→ Data for this exercise
*** Block opens ***

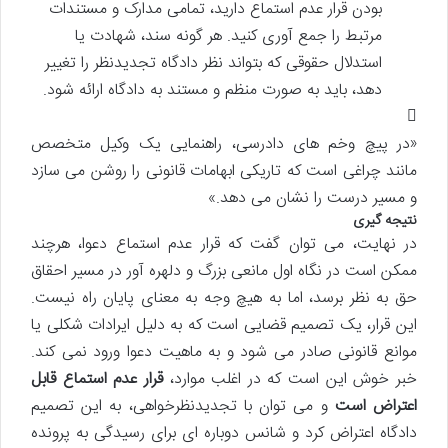
بودن قرار عدم استماع دارید، تمامی مدارک و مستندات
مرتبط را جمع آوری کنید. هر گونه سند، شهادت یا
استدلال حقوقی که بتواند نظر دادگاه تجدیدنظر را تغییر
دهد، باید به صورت منظم و مستند به دادگاه ارائه شود.
«در پیچ وخم های دادرسی، راهنمایی یک وکیل متخصص
مانند چراغی است که تاریکی ابهامات قانونی را روشن می سازد
و مسیر درست را نشان می دهد.»
نتیجه گیری
در نهایت، می توان گفت که قرار عدم استماع دعوا، هرچند
ممکن است در نگاه اول مانعی بزرگ و دلهره آور در مسیر احقاق
حق به نظر برسد، اما به هیچ وجه به معنای پایان راه نیست.
این قرار، یک تصمیم قضایی است که به دلیل ایرادات شکلی یا
موانع قانونی صادر می شود و به ماهیت دعوا ورود نمی کند.
خبر خوش این است که در اغلب موارد،
قرار عدم استماع قابل
اعتراض است
و می توان با تجدیدنظرخواهی، به این تصمیم
دادگاه اعتراض کرد و شانس دوباره ای برای رسیدگی به پرونده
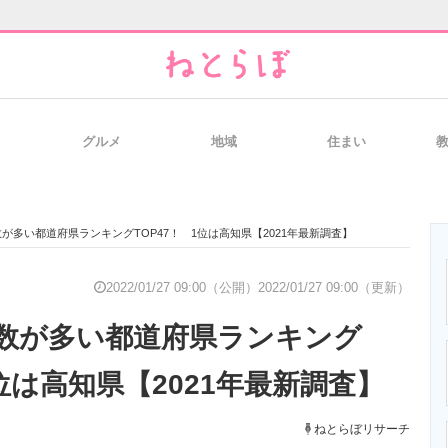
グルメ
地域
住まい
と未来を見通す
スマホと通信の最新トレンド
進化するPCとデ
が多い都道府県ランキングTOP47！ 1位は高知県【2021年最新調査】
のいまが分かる
企業ITのトレンドを詳説
経営リーダーの
2022/01/27 09:00（公開）
2022/01/27 09:00（更新）
数が多い都道府県ランキング
T製品の総合サイト
IT製品の技術・比較・事例
製造業のIT導入
1位は高知県【2021年最新調査】
ねとらぼリサーチ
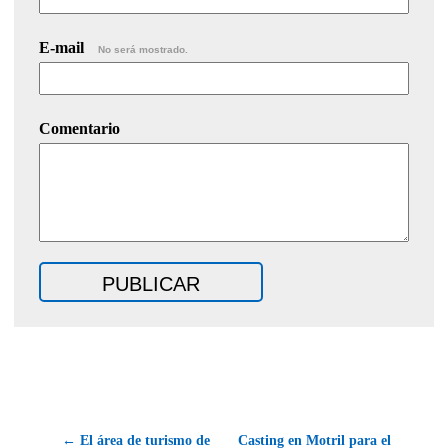
E-mail
No será mostrado.
Comentario
← El área de turismo de
Casting en Motril para el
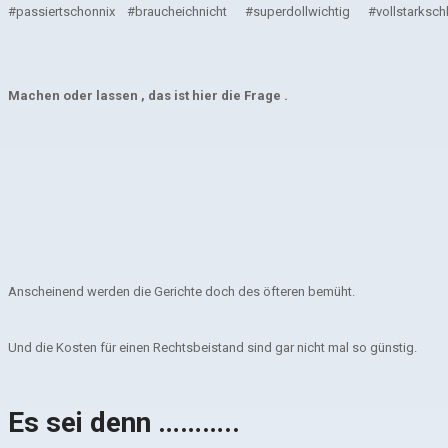
#passiertschonnix #braucheichnicht #superdollwichtig #vollstarksch
Machen oder lassen , das ist hier die Frage .
Anscheinend werden die Gerichte doch des öfteren bemüht.
Und die Kosten für einen Rechtsbeistand sind gar nicht mal so günstig.
Es sei denn ………..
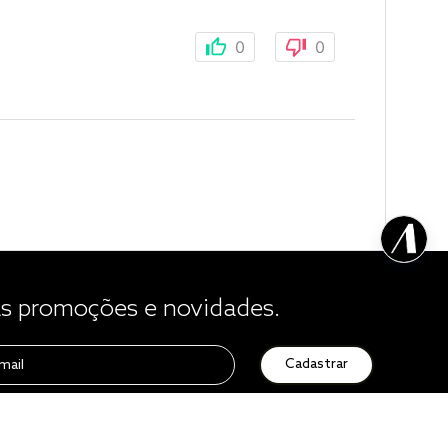
0
0
 promoções e novidades.
Cadastrar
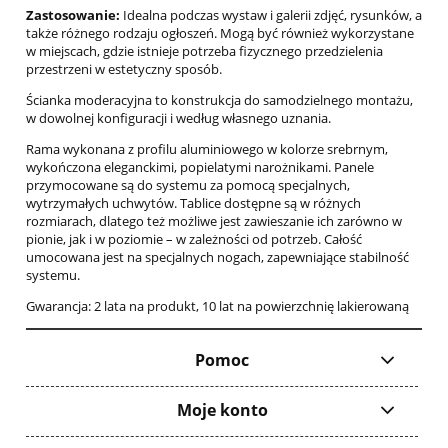
Zastosowanie:
Idealna podczas wystaw i galerii zdjęć, rysunków, a
także różnego rodzaju ogłoszeń. Mogą być również wykorzystane
w miejscach, gdzie istnieje potrzeba fizycznego przedzielenia
przestrzeni w estetyczny sposób.
Ścianka moderacyjna to konstrukcja do samodzielnego montażu,
w dowolnej konfiguracji i według własnego uznania.
Rama wykonana z profilu aluminiowego w kolorze srebrnym,
wykończona eleganckimi, popielatymi narożnikami. Panele
przymocowane są do systemu za pomocą specjalnych,
wytrzymałych uchwytów. Tablice dostępne są w różnych
rozmiarach, dlatego też możliwe jest zawieszanie ich zarówno w
pionie, jak i w poziomie – w zależności od potrzeb. Całość
umocowana jest na specjalnych nogach, zapewniające stabilność
systemu.
Gwarancja: 2 lata na produkt, 10 lat na powierzchnię lakierowaną
Pomoc
Moje konto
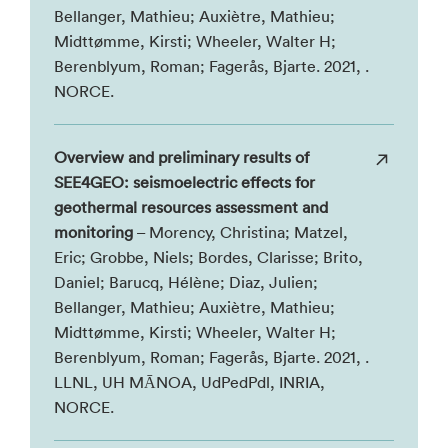
Bellanger, Mathieu; Auxiètre, Mathieu;
Midttømme, Kirsti; Wheeler, Walter H;
Berenblyum, Roman; Fagerås, Bjarte. 2021, .
NORCE.
Overview and preliminary results of
SEE4GEO: seismoelectric effects for
geothermal resources assessment and
monitoring
– Morency, Christina; Matzel,
Eric; Grobbe, Niels; Bordes, Clarisse; Brito,
Daniel; Barucq, Hélène; Diaz, Julien;
Bellanger, Mathieu; Auxiètre, Mathieu;
Midttømme, Kirsti; Wheeler, Walter H;
Berenblyum, Roman; Fagerås, Bjarte. 2021, .
LLNL, UH MĀNOA, UdPedPdl, INRIA,
NORCE.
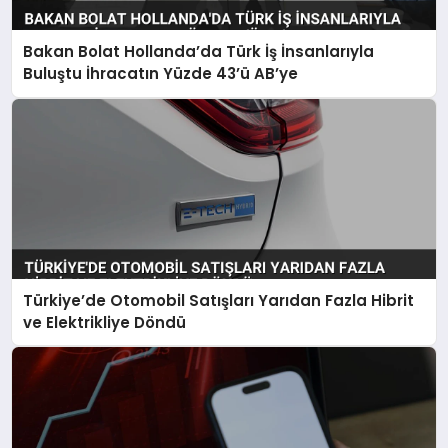
Bakan Bolat Hollanda’da Türk İş İnsanlarıyla
Buluştu İhracatın Yüzde 43’ü AB’ye
Türkiye’de Otomobil Satışları Yarıdan Fazla Hibrit
ve Elektrikliye Döndü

*** Block closes ***

→ Aim of the exercise
Pick out every line in the material above that contains the word "تصمیم" and copy each of those lines in full.

→ Response for this exercise
این قرار، یک تصمیم قضایی است که به دلیل ایرادات شکلی یا
و می توان با تجدیدنظرخواهی، به این تصمیم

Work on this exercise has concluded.